The coalition of VVD, CDA, D66 and ChristenUnie only got 50Plus and the SGP. With 36 votes in favor and 39 votes against, she drew the short straw. The vote result is a line through the bill of the cabinet that had included the plan in the coalition agreement.
Last September, the House of Representatives - supported by the same parties - adopted the bill. The coalition no longer has a majority in the Senate. During the plenary debate last week, it already appeared that the bill would have a hard time today.
During the plenary debate last week it became clear that the bill would have a difficult time today
Emergency brake
Now the minister remains responsible for assessing merger plans, it is an 'emergency brake' that most parties want to maintain.

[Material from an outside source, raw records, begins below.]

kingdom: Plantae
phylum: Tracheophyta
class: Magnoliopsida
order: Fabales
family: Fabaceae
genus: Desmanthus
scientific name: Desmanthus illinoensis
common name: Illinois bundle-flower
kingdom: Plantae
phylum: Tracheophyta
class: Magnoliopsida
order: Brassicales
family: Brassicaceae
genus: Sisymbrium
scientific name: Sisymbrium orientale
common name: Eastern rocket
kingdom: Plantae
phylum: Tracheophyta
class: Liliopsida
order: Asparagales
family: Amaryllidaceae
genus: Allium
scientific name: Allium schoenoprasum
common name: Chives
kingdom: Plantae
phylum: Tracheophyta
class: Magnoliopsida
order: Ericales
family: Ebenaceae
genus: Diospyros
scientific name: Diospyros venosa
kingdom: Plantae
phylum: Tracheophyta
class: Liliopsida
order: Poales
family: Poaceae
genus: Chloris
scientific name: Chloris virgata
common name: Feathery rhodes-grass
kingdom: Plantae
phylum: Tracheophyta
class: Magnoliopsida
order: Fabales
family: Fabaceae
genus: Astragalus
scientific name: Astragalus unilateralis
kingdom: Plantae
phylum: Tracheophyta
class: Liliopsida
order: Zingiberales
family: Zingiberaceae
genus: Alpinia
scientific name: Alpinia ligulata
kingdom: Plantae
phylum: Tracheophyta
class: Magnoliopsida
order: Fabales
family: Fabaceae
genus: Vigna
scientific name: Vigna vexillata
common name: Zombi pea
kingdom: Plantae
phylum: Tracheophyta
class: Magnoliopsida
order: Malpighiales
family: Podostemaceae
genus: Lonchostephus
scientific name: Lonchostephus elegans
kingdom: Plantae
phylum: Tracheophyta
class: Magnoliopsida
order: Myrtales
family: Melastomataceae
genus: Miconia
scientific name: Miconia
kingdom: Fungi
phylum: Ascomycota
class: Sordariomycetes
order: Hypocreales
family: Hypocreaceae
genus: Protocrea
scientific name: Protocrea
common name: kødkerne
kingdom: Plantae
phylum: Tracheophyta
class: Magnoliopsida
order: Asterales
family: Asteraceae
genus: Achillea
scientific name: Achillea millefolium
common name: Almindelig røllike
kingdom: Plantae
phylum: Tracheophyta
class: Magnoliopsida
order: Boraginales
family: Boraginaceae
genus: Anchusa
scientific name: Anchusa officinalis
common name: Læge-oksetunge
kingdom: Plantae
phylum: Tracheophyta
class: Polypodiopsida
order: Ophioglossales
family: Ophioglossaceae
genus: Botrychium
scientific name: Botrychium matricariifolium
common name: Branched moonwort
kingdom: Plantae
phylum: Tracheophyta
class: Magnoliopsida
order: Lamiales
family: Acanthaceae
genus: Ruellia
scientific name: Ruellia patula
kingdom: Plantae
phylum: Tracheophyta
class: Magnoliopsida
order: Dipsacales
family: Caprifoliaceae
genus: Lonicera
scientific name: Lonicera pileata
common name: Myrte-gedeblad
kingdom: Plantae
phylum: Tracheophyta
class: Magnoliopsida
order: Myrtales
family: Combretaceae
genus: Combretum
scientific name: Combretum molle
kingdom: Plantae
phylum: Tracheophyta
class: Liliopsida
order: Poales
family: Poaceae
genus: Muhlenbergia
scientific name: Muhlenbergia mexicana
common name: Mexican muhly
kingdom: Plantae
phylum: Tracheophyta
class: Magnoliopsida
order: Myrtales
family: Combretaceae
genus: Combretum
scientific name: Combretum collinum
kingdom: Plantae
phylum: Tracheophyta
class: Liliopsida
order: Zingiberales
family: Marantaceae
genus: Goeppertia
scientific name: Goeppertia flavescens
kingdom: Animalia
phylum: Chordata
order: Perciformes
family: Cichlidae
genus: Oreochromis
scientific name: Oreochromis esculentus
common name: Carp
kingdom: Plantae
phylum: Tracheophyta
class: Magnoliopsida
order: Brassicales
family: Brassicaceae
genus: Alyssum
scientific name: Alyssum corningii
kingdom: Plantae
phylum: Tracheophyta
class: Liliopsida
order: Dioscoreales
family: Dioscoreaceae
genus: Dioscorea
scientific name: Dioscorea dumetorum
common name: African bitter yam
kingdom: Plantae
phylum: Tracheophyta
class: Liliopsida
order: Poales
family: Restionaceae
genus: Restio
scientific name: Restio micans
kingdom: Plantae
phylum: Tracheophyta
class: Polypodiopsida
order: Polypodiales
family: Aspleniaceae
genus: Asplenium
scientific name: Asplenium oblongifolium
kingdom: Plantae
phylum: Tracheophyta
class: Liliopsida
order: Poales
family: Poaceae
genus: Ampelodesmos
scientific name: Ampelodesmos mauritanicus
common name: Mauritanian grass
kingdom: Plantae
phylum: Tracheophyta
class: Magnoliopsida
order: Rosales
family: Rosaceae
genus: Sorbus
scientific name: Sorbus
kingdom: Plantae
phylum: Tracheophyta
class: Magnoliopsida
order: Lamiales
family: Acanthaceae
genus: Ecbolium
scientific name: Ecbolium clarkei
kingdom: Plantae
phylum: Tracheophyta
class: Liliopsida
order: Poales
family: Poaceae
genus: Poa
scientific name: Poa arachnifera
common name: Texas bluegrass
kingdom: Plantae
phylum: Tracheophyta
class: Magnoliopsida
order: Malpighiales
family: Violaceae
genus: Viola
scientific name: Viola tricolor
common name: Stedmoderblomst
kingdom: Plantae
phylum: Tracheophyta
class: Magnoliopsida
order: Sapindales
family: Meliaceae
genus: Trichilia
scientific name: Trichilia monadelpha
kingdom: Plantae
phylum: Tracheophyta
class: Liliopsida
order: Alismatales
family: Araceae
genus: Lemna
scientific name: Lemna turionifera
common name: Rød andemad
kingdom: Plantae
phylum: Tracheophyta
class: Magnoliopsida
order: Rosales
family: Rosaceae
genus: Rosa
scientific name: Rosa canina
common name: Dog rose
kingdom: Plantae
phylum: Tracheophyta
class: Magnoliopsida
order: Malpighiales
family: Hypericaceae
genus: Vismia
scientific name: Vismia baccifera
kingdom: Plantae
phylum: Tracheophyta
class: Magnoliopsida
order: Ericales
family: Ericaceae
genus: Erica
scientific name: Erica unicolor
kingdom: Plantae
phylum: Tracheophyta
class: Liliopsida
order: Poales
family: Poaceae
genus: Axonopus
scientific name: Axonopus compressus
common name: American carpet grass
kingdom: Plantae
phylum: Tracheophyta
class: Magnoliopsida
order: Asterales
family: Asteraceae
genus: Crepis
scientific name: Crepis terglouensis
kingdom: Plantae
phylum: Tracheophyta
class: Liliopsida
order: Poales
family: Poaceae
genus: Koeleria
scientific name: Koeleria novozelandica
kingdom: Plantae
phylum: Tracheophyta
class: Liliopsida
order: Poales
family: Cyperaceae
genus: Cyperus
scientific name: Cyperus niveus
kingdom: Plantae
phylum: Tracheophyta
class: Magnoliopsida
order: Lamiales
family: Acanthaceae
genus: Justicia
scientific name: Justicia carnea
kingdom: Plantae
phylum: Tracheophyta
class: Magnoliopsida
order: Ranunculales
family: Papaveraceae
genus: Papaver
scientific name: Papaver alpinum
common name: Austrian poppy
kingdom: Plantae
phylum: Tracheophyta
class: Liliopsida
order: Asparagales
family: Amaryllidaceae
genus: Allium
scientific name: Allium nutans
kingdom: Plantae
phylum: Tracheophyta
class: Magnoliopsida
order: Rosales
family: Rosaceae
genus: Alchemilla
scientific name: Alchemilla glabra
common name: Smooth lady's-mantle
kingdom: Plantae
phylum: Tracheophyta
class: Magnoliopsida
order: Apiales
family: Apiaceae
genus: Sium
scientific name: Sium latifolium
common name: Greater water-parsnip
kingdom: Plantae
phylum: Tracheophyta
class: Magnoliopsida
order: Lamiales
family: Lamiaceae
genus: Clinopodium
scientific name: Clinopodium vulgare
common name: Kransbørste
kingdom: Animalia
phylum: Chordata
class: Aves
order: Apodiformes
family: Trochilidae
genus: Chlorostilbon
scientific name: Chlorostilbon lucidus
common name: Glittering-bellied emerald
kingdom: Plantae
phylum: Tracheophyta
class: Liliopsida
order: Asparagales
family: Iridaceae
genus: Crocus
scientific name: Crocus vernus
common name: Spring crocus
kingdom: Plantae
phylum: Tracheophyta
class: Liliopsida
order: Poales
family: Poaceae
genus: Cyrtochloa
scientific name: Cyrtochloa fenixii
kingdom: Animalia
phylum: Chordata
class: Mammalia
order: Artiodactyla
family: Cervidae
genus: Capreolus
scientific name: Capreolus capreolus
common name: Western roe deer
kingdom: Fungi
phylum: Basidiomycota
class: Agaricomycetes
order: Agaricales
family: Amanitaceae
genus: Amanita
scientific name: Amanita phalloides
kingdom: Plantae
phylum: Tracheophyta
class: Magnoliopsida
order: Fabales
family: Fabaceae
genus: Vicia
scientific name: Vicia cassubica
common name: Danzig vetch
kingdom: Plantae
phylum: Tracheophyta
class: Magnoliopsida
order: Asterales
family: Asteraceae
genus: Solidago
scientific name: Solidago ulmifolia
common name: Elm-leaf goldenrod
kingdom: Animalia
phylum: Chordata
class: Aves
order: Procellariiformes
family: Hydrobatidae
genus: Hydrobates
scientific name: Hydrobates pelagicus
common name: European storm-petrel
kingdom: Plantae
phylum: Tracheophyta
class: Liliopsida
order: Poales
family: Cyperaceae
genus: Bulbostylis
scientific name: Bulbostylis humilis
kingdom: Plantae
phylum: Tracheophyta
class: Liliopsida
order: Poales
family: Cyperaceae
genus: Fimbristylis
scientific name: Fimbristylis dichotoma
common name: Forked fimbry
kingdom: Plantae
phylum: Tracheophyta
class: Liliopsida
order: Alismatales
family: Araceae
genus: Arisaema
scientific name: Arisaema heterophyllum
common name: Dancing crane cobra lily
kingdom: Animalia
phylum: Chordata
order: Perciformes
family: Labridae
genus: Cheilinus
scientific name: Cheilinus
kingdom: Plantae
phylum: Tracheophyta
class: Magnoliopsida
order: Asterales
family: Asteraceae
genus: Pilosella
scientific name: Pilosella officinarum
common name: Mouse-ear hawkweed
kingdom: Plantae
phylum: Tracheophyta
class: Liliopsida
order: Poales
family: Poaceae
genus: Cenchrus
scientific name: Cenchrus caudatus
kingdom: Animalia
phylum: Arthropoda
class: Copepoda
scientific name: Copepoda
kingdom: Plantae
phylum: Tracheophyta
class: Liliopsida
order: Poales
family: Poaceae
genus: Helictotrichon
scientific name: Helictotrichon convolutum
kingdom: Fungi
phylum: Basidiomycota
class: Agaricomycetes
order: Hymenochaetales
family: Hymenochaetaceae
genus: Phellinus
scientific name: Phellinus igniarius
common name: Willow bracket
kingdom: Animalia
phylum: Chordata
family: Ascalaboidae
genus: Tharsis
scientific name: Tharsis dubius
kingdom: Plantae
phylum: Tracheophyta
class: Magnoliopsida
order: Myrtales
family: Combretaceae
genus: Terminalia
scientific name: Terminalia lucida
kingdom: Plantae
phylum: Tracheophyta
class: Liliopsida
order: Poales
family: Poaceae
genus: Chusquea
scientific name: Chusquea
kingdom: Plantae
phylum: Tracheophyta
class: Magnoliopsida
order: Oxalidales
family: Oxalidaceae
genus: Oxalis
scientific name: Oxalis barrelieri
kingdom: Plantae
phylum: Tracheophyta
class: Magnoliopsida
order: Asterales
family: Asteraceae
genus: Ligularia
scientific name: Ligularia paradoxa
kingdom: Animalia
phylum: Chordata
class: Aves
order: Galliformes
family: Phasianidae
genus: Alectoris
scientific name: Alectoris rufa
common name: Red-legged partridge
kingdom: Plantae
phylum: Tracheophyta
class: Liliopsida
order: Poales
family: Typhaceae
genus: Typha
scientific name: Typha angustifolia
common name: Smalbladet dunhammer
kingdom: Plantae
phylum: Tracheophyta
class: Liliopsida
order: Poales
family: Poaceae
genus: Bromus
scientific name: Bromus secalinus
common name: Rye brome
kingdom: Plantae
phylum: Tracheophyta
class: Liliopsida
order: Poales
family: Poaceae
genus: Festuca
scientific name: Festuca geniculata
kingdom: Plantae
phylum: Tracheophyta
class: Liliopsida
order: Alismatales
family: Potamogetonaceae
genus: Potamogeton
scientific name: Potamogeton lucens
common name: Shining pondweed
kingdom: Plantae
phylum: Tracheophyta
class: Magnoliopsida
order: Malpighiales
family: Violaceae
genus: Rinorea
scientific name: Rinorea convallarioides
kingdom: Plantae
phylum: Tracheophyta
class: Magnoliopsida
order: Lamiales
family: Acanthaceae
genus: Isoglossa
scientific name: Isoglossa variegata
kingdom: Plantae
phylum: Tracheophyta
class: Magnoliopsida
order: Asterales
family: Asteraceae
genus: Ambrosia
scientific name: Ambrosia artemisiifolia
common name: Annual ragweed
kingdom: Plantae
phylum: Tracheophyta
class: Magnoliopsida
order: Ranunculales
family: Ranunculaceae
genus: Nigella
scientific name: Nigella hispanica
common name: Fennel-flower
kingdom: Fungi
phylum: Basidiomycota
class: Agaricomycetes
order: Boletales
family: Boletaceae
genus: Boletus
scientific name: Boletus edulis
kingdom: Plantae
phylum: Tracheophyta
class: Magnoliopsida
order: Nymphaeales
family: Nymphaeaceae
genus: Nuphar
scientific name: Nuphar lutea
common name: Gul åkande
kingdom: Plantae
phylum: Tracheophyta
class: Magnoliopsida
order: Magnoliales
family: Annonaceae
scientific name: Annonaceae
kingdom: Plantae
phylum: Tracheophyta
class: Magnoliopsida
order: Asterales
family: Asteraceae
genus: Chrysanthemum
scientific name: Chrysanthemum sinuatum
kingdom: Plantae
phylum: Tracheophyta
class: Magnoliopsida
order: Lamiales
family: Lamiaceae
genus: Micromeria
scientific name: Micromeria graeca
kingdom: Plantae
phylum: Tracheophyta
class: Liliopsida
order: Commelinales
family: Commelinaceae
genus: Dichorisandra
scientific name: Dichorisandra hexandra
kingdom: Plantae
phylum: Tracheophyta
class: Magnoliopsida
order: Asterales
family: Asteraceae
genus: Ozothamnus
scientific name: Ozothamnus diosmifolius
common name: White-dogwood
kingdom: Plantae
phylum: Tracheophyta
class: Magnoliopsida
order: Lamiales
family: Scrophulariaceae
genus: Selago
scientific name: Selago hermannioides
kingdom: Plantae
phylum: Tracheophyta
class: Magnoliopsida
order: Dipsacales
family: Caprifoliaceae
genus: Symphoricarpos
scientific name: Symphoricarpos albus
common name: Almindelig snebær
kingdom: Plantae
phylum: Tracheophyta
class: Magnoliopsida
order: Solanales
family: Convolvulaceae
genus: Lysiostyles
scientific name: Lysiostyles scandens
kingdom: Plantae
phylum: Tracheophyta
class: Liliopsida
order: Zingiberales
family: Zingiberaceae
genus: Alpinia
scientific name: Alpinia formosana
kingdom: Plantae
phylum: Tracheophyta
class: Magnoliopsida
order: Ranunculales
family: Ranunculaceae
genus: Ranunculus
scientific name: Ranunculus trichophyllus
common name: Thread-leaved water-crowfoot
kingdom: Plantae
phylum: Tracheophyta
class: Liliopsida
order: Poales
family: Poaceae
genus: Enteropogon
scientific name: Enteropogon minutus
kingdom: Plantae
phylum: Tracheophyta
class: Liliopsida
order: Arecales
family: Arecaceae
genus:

According to the cabinet - and school boards - this entails a lot of bureaucracy. The AOb was critical of the scrapping of the merger test. 'The practical objections of school boards should never outweigh the human dimension in education. As long as this is insufficiently safeguarded, we think it is unwise to abolish the merger test ', said a letter to the Chamber of the union.
The merger test was adopted unanimously by the House of Representatives in 2010 in response to the wave of mergers in education, which led to large institutions. The specter was the drama surrounding the educational moloch Amarantis.